Council environmental scientist Fleur Tiernan said the information would help not only the council but also fish-farming businesses and people wanting to know the state of the Sounds. The data would be publicly available and eventually published on the council website.
Council environmental science and monitoring manager Alan Johnston said the council did not previously do comprehensive water quality testing because of cost. Monitoring looked only at bacteria, to see check the safety of popular swimming spots.
Industry plans to develop new fish-farms and to convert mussel farms to fish meant people wanted more information on the state of the coastal environment so any changes could be measured, Mr Johnston said.
Better information should mean better decisions, he said.
Ms Tiernan said as well as collecting its own data, the council was working with the National Institute of Water and Atmosphere (Niwa) and the Cawthron Institute, which were already doing a lot of work in the Sounds. Niwa contributed $130,000 of monitoring equipment.

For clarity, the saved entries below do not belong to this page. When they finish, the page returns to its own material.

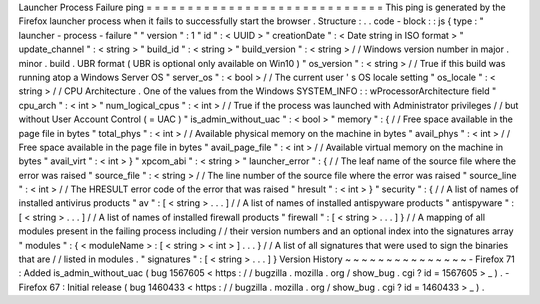 Launcher
Process
Failure
ping
=
=
=
=
=
=
=
=
=
=
=
=
=
=
=
=
=
=
=
=
=
=
=
=
=
=
=
=
=
This
ping
is
generated
by
the
Firefox
launcher
process
when
it
fails
to
successfully
start
the
browser
.
Structure
:
.
.
code
-
block
:
:
js
{
type
:
"
launcher
-
process
-
failure
"
"
version
"
:
1
"
id
"
:
<
UUID
>
"
creationDate
"
:
<
Date
string
in
ISO
format
>
"
update_channel
"
:
<
string
>
"
build_id
"
:
<
string
>
"
build_version
"
:
<
string
>
/
/
Windows
version
number
in
major
.
minor
.
build
.
UBR
format
(
UBR
is
optional
only
available
on
Win10
)
"
os_version
"
:
<
string
>
/
/
True
if
this
build
was
running
atop
a
Windows
Server
OS
"
server_os
"
:
<
bool
>
/
/
The
current
user
'
s
OS
locale
setting
"
os_locale
"
:
<
string
>
/
/
CPU
Architecture
.
One
of
the
values
from
the
Windows
SYSTEM_INFO
:
:
wProcessorArchitecture
field
"
cpu_arch
"
:
<
int
>
"
num_logical_cpus
"
:
<
int
>
/
/
True
if
the
process
was
launched
with
Administrator
privileges
/
/
but
without
User
Account
Control
(
=
UAC
)
"
is_admin_without_uac
"
:
<
bool
>
"
memory
"
:
{
/
/
Free
space
available
in
the
page
file
in
bytes
"
total_phys
"
:
<
int
>
/
/
Available
physical
memory
on
the
machine
in
bytes
"
avail_phys
"
:
<
int
>
/
/
Free
space
available
in
the
page
file
in
bytes
"
avail_page_file
"
:
<
int
>
/
/
Available
virtual
memory
on
the
machine
in
bytes
"
avail_virt
"
:
<
int
>
}
"
xpcom_abi
"
:
<
string
>
"
launcher_error
"
:
{
/
/
The
leaf
name
of
the
source
file
where
the
error
was
raised
"
source_file
"
:
<
string
>
/
/
The
line
number
of
the
source
file
where
the
error
was
raised
"
source_line
"
:
<
int
>
/
/
The
HRESULT
error
code
of
the
error
that
was
raised
"
hresult
"
:
<
int
>
}
"
security
"
:
{
/
/
A
list
of
names
of
installed
antivirus
products
"
av
"
:
[
<
string
>
.
.
.
]
/
/
A
list
of
names
of
installed
antispyware
products
"
antispyware
"
:
[
<
string
>
.
.
.
]
/
/
A
list
of
names
of
installed
firewall
products
"
firewall
"
:
[
<
string
>
.
.
.
]
}
/
/
A
mapping
of
all
modules
present
in
the
failing
process
including
/
/
their
version
numbers
and
an
optional
index
into
the
signatures
array
"
modules
"
:
{
<
moduleName
>
:
[
<
string
>
<
int
>
]
.
.
.
}
/
/
A
list
of
all
signatures
that
were
used
to
sign
the
binaries
that
are
/
/
listed
in
modules
.
"
signatures
"
:
[
<
string
>
.
.
.
]
}
Version
History
~
~
~
~
~
~
~
~
~
~
~
~
~
~
~
-
Firefox
71
:
Added
is_admin_without_uac
(
bug
1567605
<
https
:
/
/
bugzilla
.
mozilla
.
org
/
show_bug
.
cgi
?
id
=
1567605
>
_
)
.
-
Firefox
67
:
Initial
release
(
bug
1460433
<
https
:
/
/
bugzilla
.
mozilla
.
org
/
show_bug
.
cgi
?
id
=
1460433
>
_
)
.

Information would help build scientific models of water in the Sounds, where it went, how long it stayed and where byproducts of developments such as aquaculture could end up, she said.
The 11 sites chosen in each Sound were significant zones where water and any additives like fish-farming discharges mixed.
The council is also studying estuaries identified in a report on significant marine environments prepared jointly with the Conservation Department. It had already studied habitats at Okiwa Bay and Ngakuta Bay, at the head of Queen Charlotte Sound.
These studies had so far cost $128,000, including a $20,000 Envirolink grant and, subject to priorities, the council planned to spend $289,000 more over the next two years.